平台
php
组件
business-live-chat-software
修复版本
1.0.1
CVE-2020-37106 describes a cross-site request forgery (CSRF) vulnerability discovered in Business Live Chat Software versions 1.0. This flaw allows an attacker to manipulate user account roles, potentially granting themselves administrative privileges. The vulnerability stems from insufficient authentication checks when modifying user privileges through the user creation endpoint. A fix is available, requiring users to upgrade to a patched version.
The primary impact of CVE-2020-37106 is the unauthorized elevation of user privileges. An attacker can craft a malicious HTML form that, when submitted, triggers a POST request to the user creation endpoint. By including administrative access parameters within this request, the attacker can effectively change a user's role to an administrator, bypassing standard authentication mechanisms. This could lead to complete control over the Business Live Chat Software instance, including access to sensitive data, modification of chat logs, and potentially even compromise of the underlying server. The blast radius extends to all users of the vulnerable software, as any authenticated user could be targeted to have their role changed.

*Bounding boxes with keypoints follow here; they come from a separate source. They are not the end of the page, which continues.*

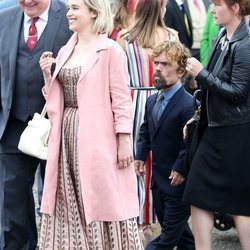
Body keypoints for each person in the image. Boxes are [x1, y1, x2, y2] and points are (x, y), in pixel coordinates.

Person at [38, 0, 143, 248]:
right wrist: (47, 76)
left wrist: (124, 140)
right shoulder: (66, 50)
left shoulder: (110, 51)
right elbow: (58, 99)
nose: (69, 13)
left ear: (94, 12)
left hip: (99, 138)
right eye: (69, 8)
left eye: (75, 8)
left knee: (102, 199)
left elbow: (121, 99)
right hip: (66, 138)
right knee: (67, 200)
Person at [0, 0, 72, 249]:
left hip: (57, 127)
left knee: (59, 201)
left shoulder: (69, 17)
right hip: (13, 126)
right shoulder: (4, 19)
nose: (28, 1)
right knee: (12, 203)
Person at [183, 0, 250, 249]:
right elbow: (211, 89)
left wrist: (202, 73)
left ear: (235, 8)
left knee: (240, 204)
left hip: (235, 131)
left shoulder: (245, 43)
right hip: (214, 128)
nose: (212, 9)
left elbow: (238, 93)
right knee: (197, 194)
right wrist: (196, 115)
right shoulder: (222, 35)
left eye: (218, 4)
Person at [117, 0, 179, 241]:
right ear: (161, 8)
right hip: (166, 101)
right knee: (162, 162)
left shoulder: (125, 37)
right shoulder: (172, 36)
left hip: (133, 101)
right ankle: (157, 219)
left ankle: (137, 220)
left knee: (136, 161)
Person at [134, 40, 195, 250]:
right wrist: (140, 155)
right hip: (158, 183)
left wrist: (180, 167)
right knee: (183, 236)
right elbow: (145, 130)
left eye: (165, 64)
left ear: (180, 71)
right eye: (157, 63)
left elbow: (191, 143)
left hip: (178, 184)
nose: (158, 68)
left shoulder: (188, 104)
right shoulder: (152, 100)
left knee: (167, 239)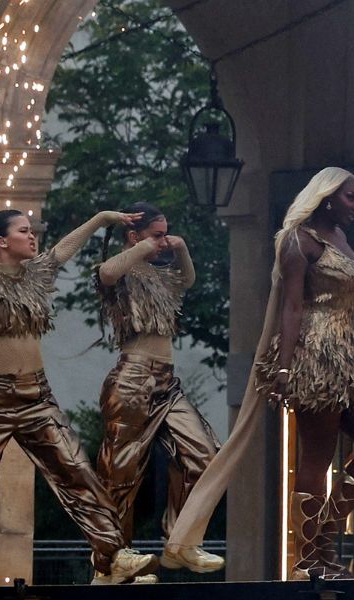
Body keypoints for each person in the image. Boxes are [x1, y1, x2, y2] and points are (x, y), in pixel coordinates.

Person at [0, 200, 158, 586]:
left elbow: (63, 249)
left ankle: (113, 558)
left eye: (32, 230)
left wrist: (100, 218)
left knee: (77, 471)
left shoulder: (36, 275)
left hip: (36, 398)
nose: (32, 236)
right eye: (24, 230)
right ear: (1, 241)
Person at [163, 167, 354, 580]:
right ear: (327, 198)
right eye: (351, 197)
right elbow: (291, 307)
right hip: (313, 357)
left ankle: (324, 537)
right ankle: (308, 560)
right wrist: (284, 366)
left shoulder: (341, 239)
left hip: (347, 358)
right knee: (317, 456)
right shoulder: (299, 242)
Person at [94, 202, 222, 580]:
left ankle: (180, 542)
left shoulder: (161, 277)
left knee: (204, 453)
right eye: (158, 234)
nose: (164, 241)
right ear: (135, 237)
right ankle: (111, 562)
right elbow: (106, 271)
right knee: (121, 472)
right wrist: (143, 246)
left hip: (167, 381)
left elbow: (187, 281)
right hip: (132, 378)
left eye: (167, 233)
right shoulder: (123, 270)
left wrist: (179, 248)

CVE-2020-37106 was published on 2026-02-06. No public proof-of-concept (PoC) code has been identified at the time of writing. The EPSS score is likely low, given the lack of public exploitation and the relatively straightforward nature of CSRF attacks. It is not currently listed on the CISA KEV catalog.
Organizations utilizing Business Live Chat Software version 1.0 are at risk. This includes businesses relying on the software for customer support and communication, particularly those with limited security expertise or those who have not implemented robust web application security controls. Shared hosting environments where multiple users share the same instance of the software are also at increased risk.
• php / server:
grep -r 'user creation endpoint' /var/www/html/• generic web:
curl -I https://your-business-live-chat-software/user_creation_endpoint | grep -i 'content-type: application/x-www-form-urlencoded'漏洞利用状态
EPSS
0.01% (1% 百分位)
CISA SSVC
CVSS 向量
The recommended mitigation for CVE-2020-37106 is to upgrade to a patched version of Business Live Chat Software as soon as it becomes available. In the interim, implement Web Application Firewall (WAF) rules to filter out suspicious POST requests targeting the user creation endpoint. Specifically, look for requests containing administrative access parameters without proper authentication. Additionally, strengthen input validation on the user creation endpoint to prevent malicious data from being processed. Consider implementing CSRF tokens to further protect against this type of attack. After upgrade, confirm the vulnerability is resolved by attempting to modify user roles via a crafted HTML form.
升级到 Business Live Chat 软件的补丁版本。如果尚无补丁版本可用,建议暂时禁用用户创建功能或在用户创建表单中实施 CSRF 防护措施,例如 CSRF token。
漏洞分析和关键警报直接发送到您的邮箱。
CVE-2020-37106 is a cross-site request forgery (CSRF) vulnerability in Business Live Chat Software version 1.0, allowing attackers to change user roles without authentication.
If you are using Business Live Chat Software version 1.0, you are potentially affected by this vulnerability. Upgrade to a patched version as soon as possible.
The recommended fix is to upgrade to a patched version of Business Live Chat Software. Implement WAF rules and input validation as interim mitigation.
There are currently no reports of CVE-2020-37106 being actively exploited, but the vulnerability remains a potential risk.
Refer to the Business Live Chat Software vendor's website or security advisories for the official advisory regarding CVE-2020-37106.